Capella Education Company (CPLA), the provider of online education, recently delivered better-than-expected third-quarter 2011 results. The quarterly earnings of 66 cents a share beat the Zacks Consensus Estimate of 59 cents, but dropped 17.5% from 80 cents earned in the prior-year quarter.

Behind the Headline

Total active enrollment dropped 7.5% to 35,755 during the quarter. Management had earlier guided enrollment to fall by 6% to 8% in the quarter. New enrollment plunged 36%, reflecting tough market conditions, changes with respect to program accreditation, and stringent admissions criteria.

The quarterly revenue of $102.3 million came in ahead of the Zacks Consensus Estimate of $101 million but fell 2.6% from the year-ago quarter. The decline in the top line dovetails with management’s guidance range of 2.5% to 4% fall. Capella now expects revenue to plunge by 3% to 4.5% in the fourth quarter of 2011.

Operating income for the quarter plummeted 29.3% to $14.9 million, whereas operating margin contracted 550 basis points to 14.5%. Capella now expects operating margin in the range of 18% to 19% in the fourth quarter.  

Enrollment Falls, Forecasts Softer Declines

We observe that Capella is witnessing a fall in enrollment. After falling 1.5% in second-quarter 2011, total active enrollment dropped 7.5% in the third quarter. However, Capella now expects total enrollment to decline but at a softer rate between 4% and 6% in the fourth quarter.

The potential risk looming over the education sector is the regulation proposed by the Department of Education that is weighing upon students’ enrollments and the company’s profits. The Department of Education proposed that an educational program could only qualify for Title IV funds, if it helps in achieving gainful employment, which includes the criteria of loan repayment rate and debt-to-income ratios.

The institutions are under the scanner due to the rise in the default rate of student loans, and are now being asked to submit information relating to recruitment procedures and use of student’s grant.

Capella cautioned that new enrollment in fourth-quarter 2011 is expected to tumble but at a lower rate of approximately 10%, following a sharp of decline of 36% in the third quarter, as it expects re-registration of existing apprentices to remain robust.

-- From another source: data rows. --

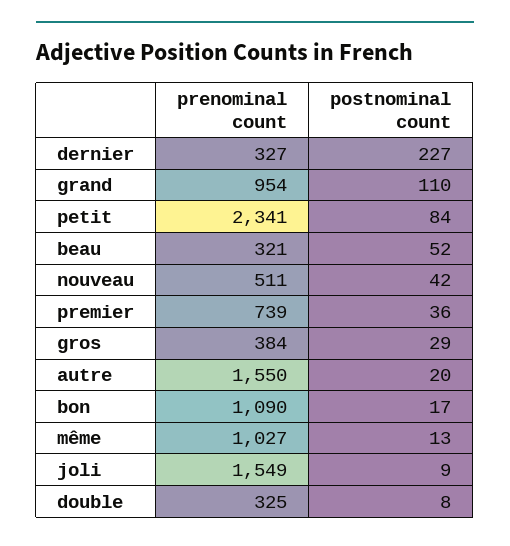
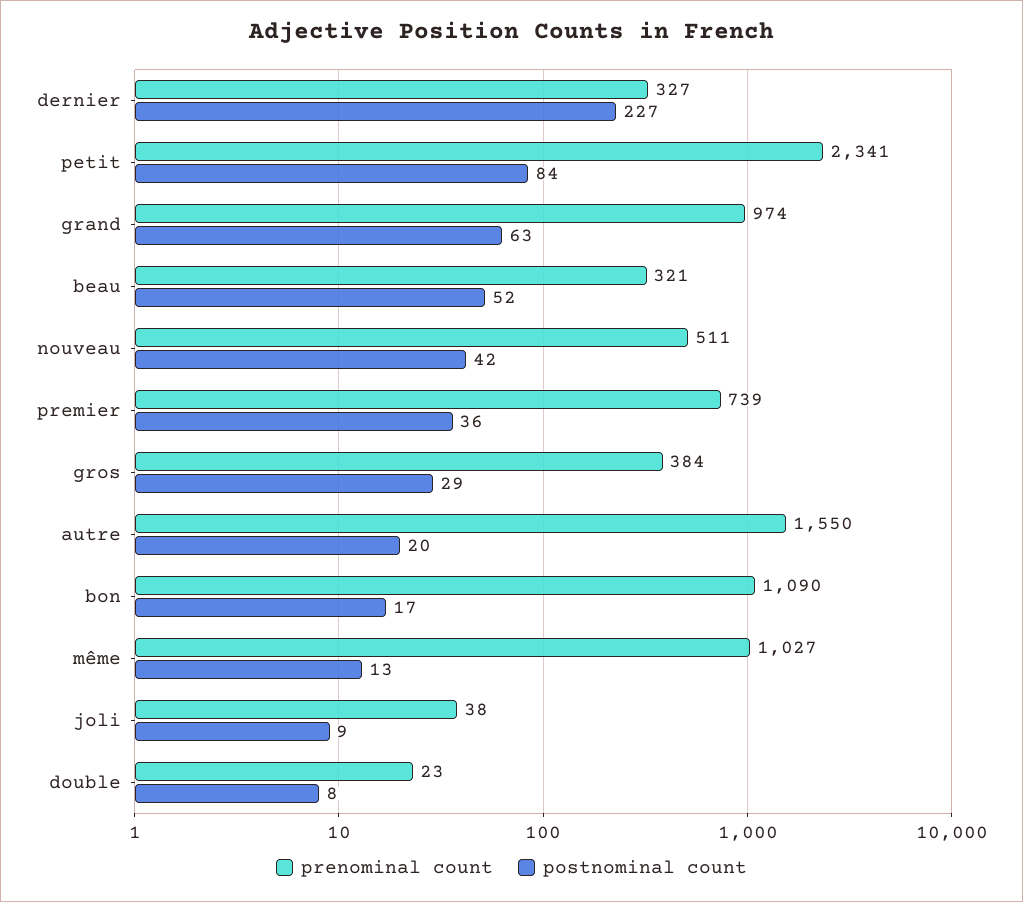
prenominal count, grand: 954 -> 974
postnominal count, grand: 110 -> 63
prenominal count, joli: 1549 -> 38
prenominal count, double: 325 -> 23

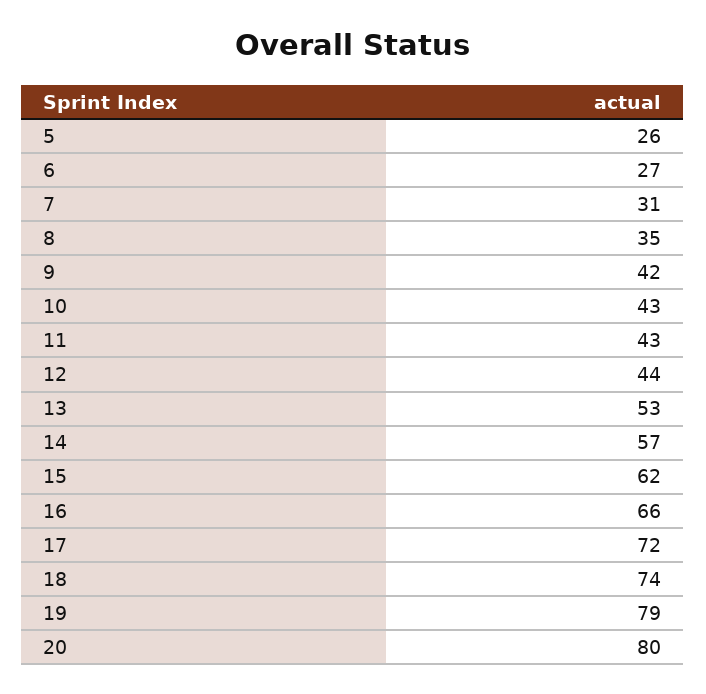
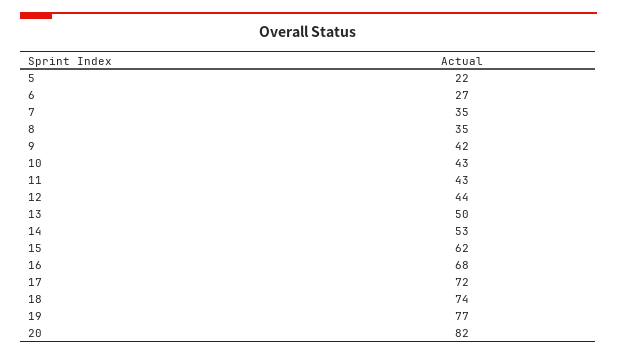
5: 26 -> 22
7: 31 -> 35
13: 53 -> 50
14: 57 -> 53
16: 66 -> 68
19: 79 -> 77
20: 80 -> 82

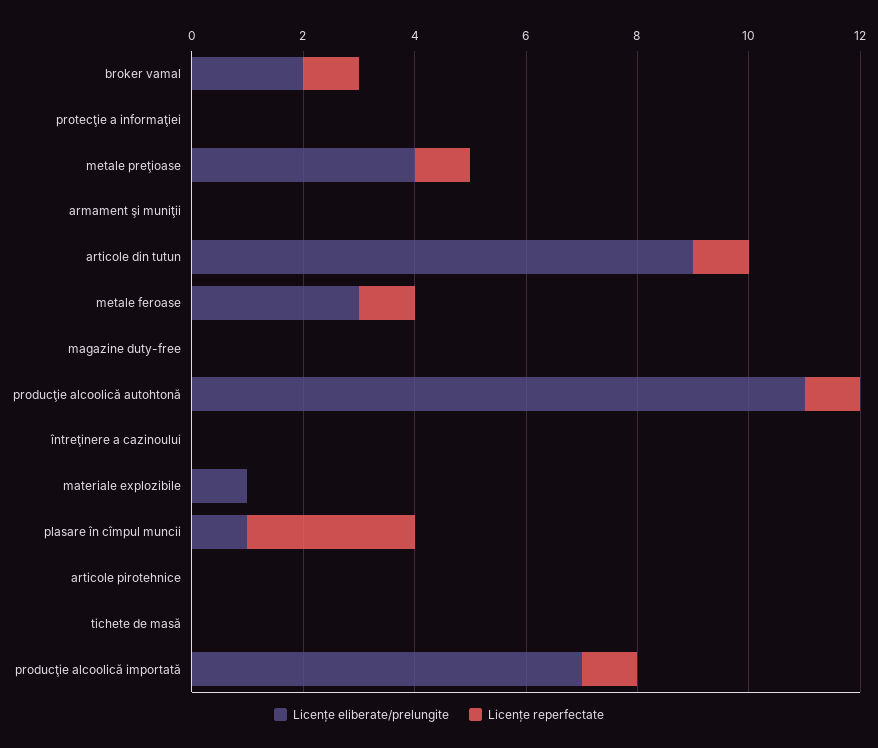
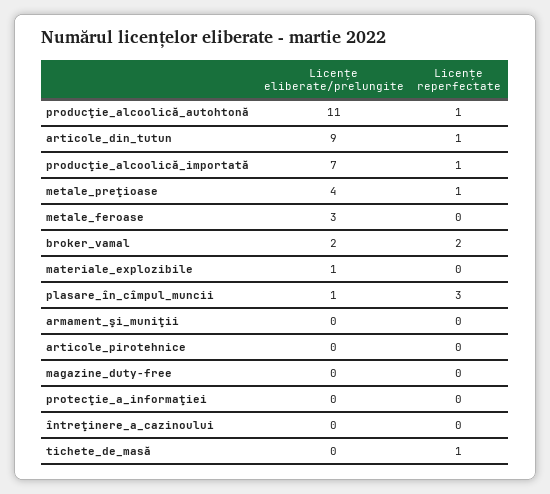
Licențe reperfectate, broker vamal: 1 -> 2
Licențe reperfectate, metale feroase: 1 -> 0
Licențe reperfectate, tichete de masă: 0 -> 1

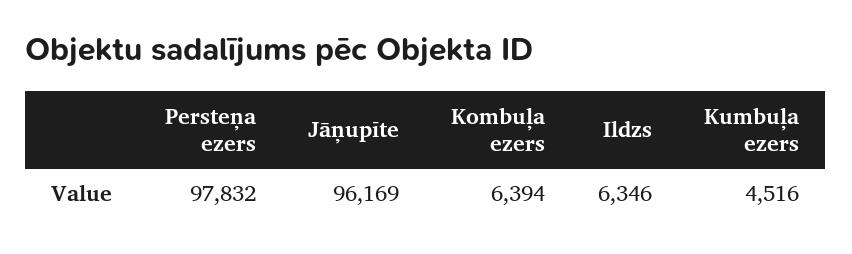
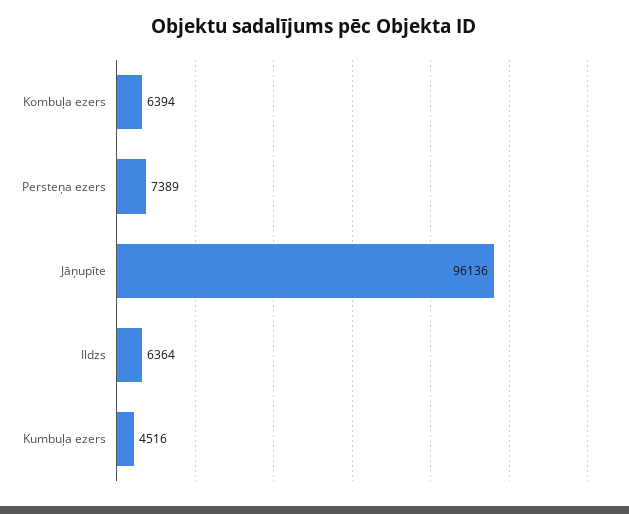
Persteņa ezers: 97832 -> 7389
Jāņupīte: 96169 -> 96136
Ildzs: 6346 -> 6364

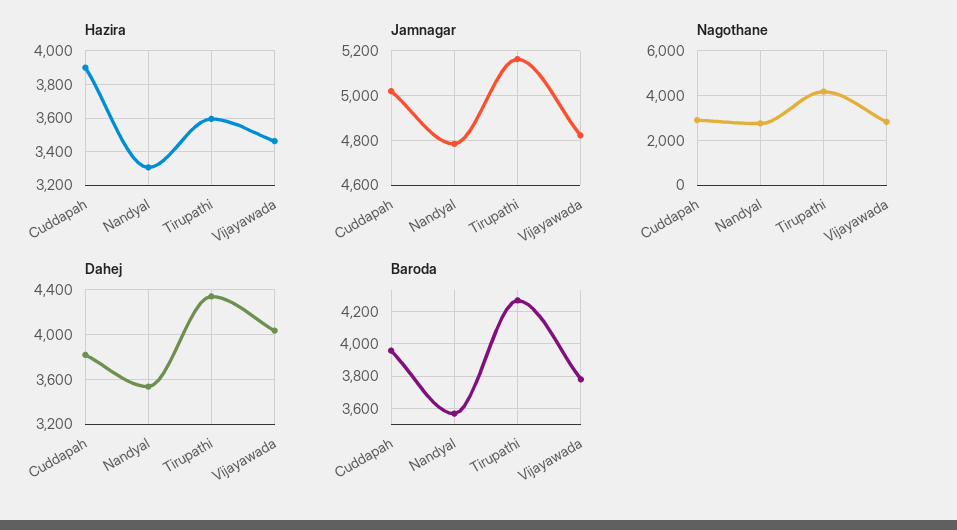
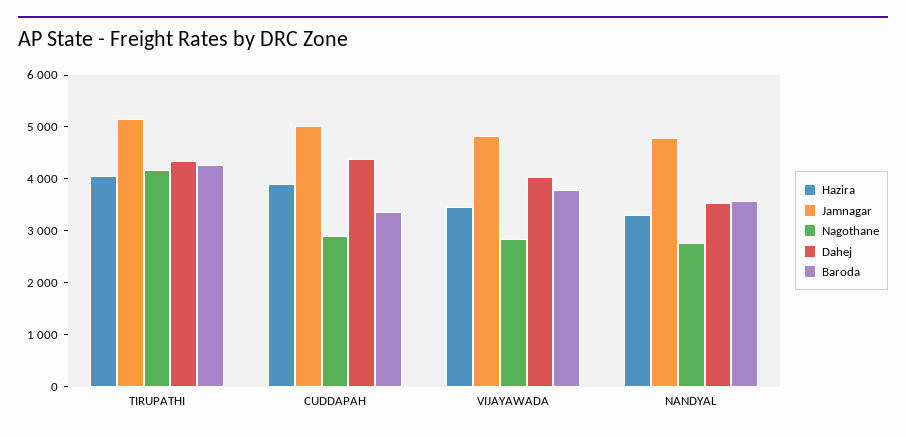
Hazira, Tirupathi: 3600 -> 4000
Dahej, Cuddapah: 3800 -> 4400
Baroda, Cuddapah: 3950 -> 3400

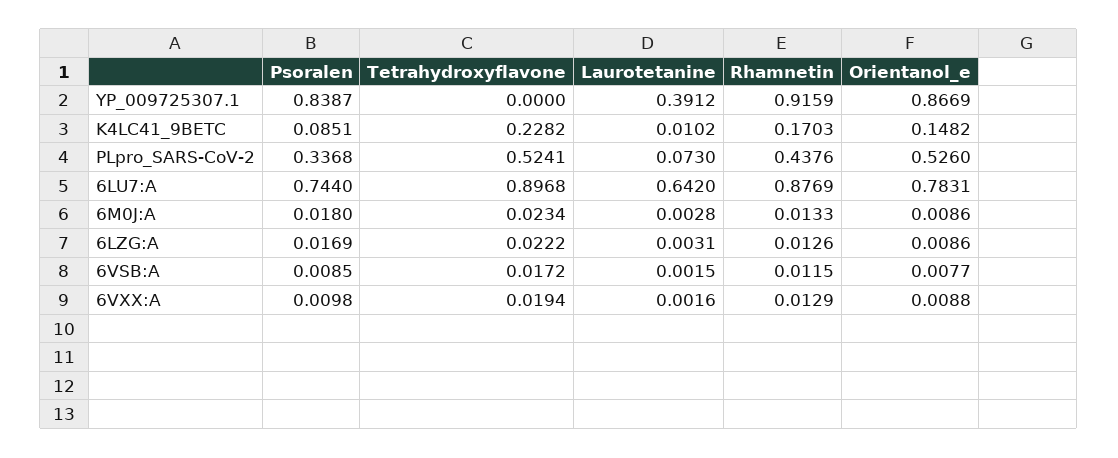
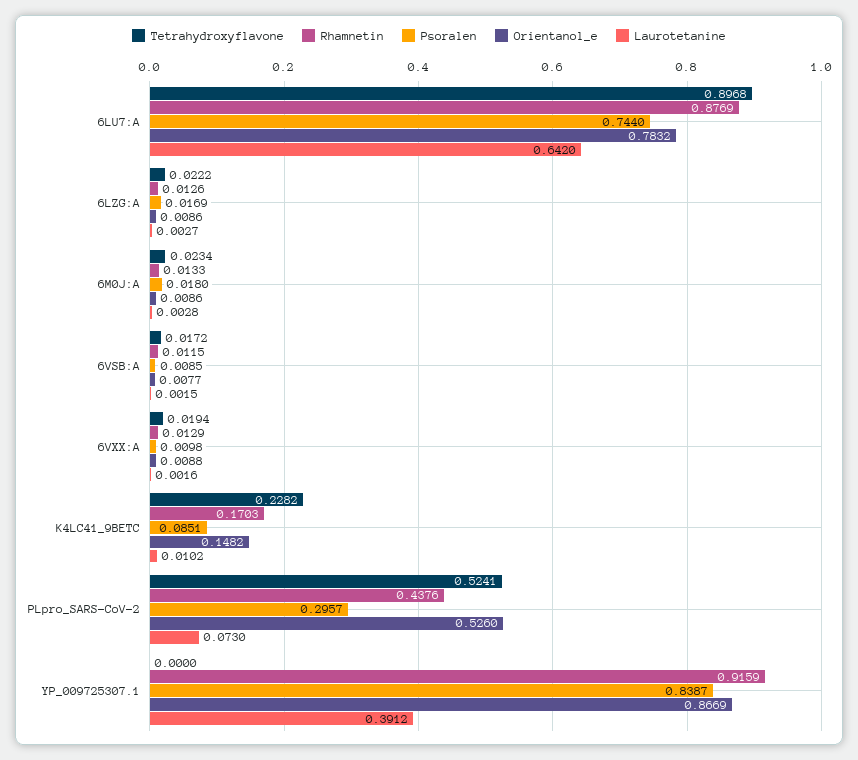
Psoralen, PLpro_SARS-CoV-2: 0.3368 -> 0.2957
Orientanol_e, 6LU7:A: 0.7831 -> 0.7832
Laurotetanine, 6LZG:A: 0.0031 -> 0.0027

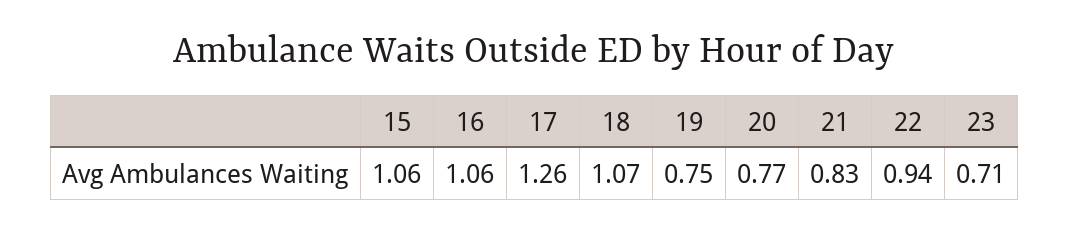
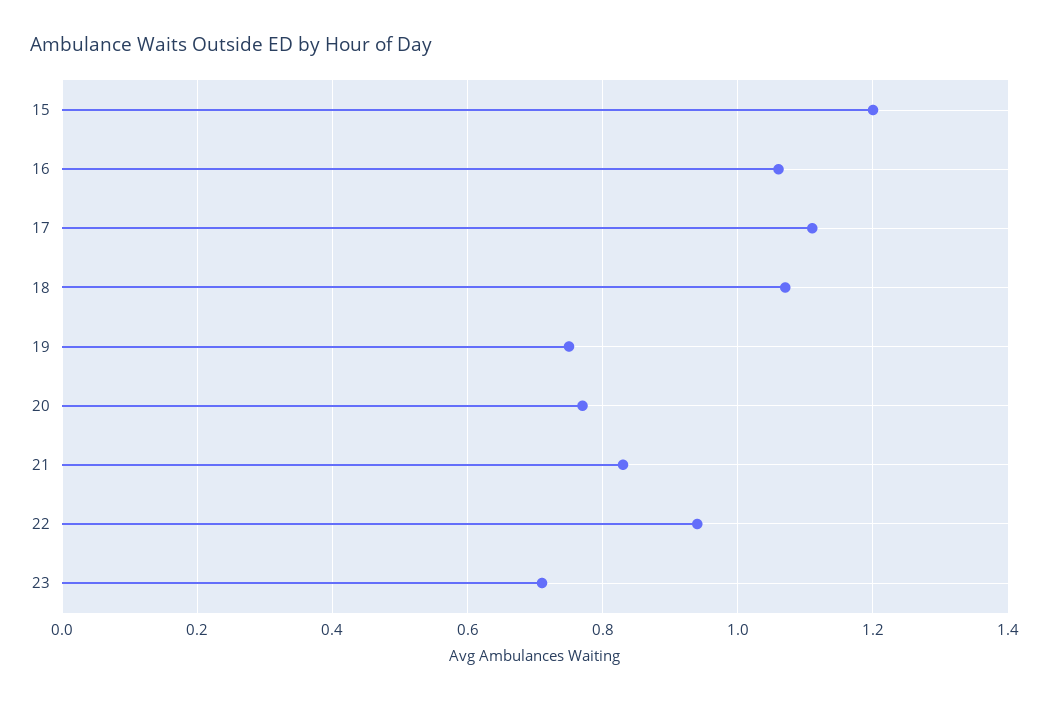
15: 1.06 -> 1.2
17: 1.26 -> 1.1

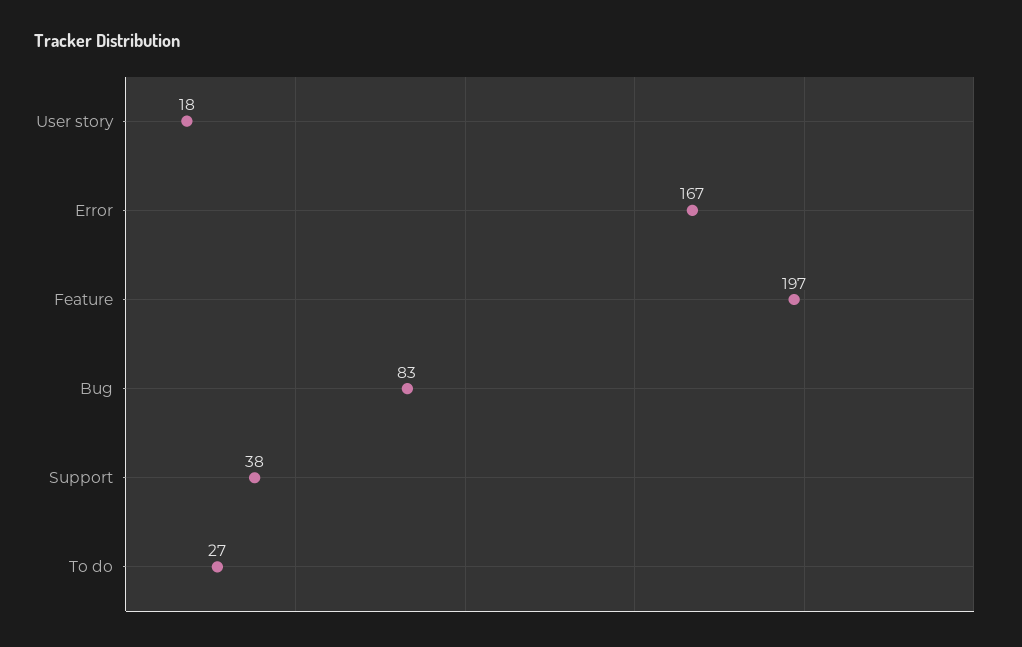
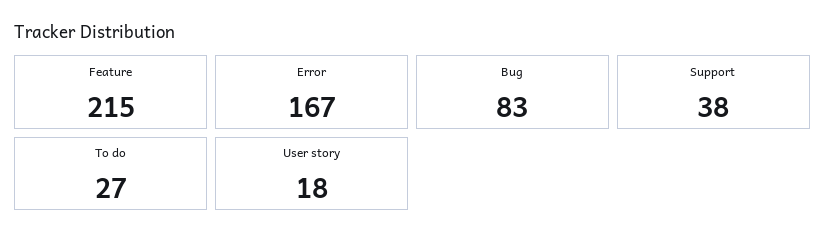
Feature: 197 -> 215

Capella generally focuses on working adults, and in order to draw students it is also ramping its marketing and promotional expenditures, which rose 13.8% to $33.7 million during the quarter. To counter sluggishness in students’ enrollment, education companies are also resorting to restructuring their cost base.

Other Financial Details

Capella ended the quarter with cash and cash equivalents of $52 million, shareholders’ equity of $175 million and no debt. Cash flow from operations for nine-month period was $55.7 million.

During the quarter under review, the company repurchased 694,000 shares, aggregating $25.2 million. Capella indicated that it has $34.8 million at its disposal under its share repurchase authorization.

Currently, we have a long-term ‘Neutral’ rating on the stock. Moreover, Capella, which competes with Apollo Group Inc. (APOL) and Strayer Education Inc. (STRA), holds a Zacks #3 Rank that translates into a short-term ‘Hold’ recommendation, and correlates with our long-tem view.